Our focus group participants identified several possible areas and recommendations for interventions. First, participants suggested improving physician counseling regarding the mechanisms behind these chronic diseases including recommending care that focuses on preventing diabetes and hypertension. Participants suggested this could be accomplished by being provided with varied pamphlets or other literature in their language and having longer physician visits or through the creation of interactive discussion groups in order to learn about their disease. Additionally, participants suggested establishing interactive discussion groups for community members with diabetes and hypertension focused on lifestyle modification to prevent complications from these diseases. Such groups would be composed of patients with similar illnesses to listen and share information. Important topics of discussion would include clarification of the type of diabetes they have, explanations of what diabetes and hypertension actually are, what they affect, the long-term effects that may be expected (etiology, prognosis, and progression), and management techniques7,8
There are several potential limitations of our study. Although focus group research is a valuable and effective method for exploring health-related needs and perceptions of the health care system, they may include a self-selected group of individuals who are more articulate about the opinions than non-participants, may limit the discussion from participants who are concerned about disclosure of sensitive information to the remainder of the group, and/or may include participants who have had more extremely negative or positive experiences than the norm, potentially leading to biased results. For example, in a prior study utilizing site visits to each of the participating health centers we found that each center attempted to have language concordant materials about diabetes available18
, however participants in our groups stated this type of material is often not given to them. This finding may signal that the presence of language concordant educational materials isn’t sufficient alone in communicating health information, or instead, participants in our focus groups may have been disproportionately unaware of services available within their center compared to non-participants.
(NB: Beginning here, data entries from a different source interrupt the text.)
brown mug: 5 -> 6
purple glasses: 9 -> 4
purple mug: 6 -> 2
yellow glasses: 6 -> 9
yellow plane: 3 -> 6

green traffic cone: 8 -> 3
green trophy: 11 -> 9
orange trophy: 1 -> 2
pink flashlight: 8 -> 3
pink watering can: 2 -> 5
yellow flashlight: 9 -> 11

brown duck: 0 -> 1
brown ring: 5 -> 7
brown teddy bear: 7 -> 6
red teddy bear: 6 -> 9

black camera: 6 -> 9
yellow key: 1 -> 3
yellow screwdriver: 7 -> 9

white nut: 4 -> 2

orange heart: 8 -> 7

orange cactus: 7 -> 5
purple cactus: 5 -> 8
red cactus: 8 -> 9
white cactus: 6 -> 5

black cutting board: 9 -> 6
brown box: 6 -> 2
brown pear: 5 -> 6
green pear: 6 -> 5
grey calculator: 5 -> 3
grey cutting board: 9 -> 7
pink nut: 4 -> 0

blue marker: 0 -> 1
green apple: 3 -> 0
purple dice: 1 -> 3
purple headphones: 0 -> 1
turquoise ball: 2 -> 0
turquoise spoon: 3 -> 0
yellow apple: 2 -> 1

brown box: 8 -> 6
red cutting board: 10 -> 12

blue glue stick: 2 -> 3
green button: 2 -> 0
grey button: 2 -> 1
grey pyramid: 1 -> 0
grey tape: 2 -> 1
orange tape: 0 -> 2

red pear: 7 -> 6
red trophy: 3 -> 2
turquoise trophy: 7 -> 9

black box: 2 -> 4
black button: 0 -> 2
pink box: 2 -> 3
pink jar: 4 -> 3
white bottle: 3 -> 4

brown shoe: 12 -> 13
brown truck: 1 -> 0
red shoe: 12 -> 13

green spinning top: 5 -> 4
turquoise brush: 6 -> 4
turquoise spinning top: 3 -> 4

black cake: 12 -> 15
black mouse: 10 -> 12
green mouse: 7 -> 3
We did not have information on those who refused to participate, however, non-Hispanic Black men were under-represented in the focus groups when compared to those who agreed to a follow-up phone call and as a result, if there are differences in experiences and recommendations that differ by race and gender, those of non-Hispanic Black men may be inadequately represented. The study may also be biased toward women as most of the responders were female. The overall number of persons who participated in the focus group may not be representative of the larger population and thus the findings may not be generalizable. Results of our study did capture the beliefs and challenges faced by non-Hispanic Black and Latino patients with diabetes and hypertension in an urban setting. The study also presents suggestions from patients to health care providers with regard to effective preventive interventions that would enhance patient knowledge base and self-management skills.
Our findings support results from other studies and concur that interventions for prevention need to be developed with input directly from affected population groups7,9–11,17
. Participants of this study stated that they would benefit from ongoing interactive discussion groups to gain management skills, education, and support for their conditions, which would increase awareness about diabetes and hypertension. Such ongoing groups need to provide support for patients in creative ways, including assistance in the adoption of healthy nutrition plans that complement their ethnic diets. Furthermore, groups need to allow for exercise opportunities and provide coaching on methods to prevent or minimize disease manifestation within their families of the participants. Further studies are necessary in order to evaluate the effectiveness of interactive diabetes and hypertension groups that are both patient-based and apply patient racial and ethnic traditions.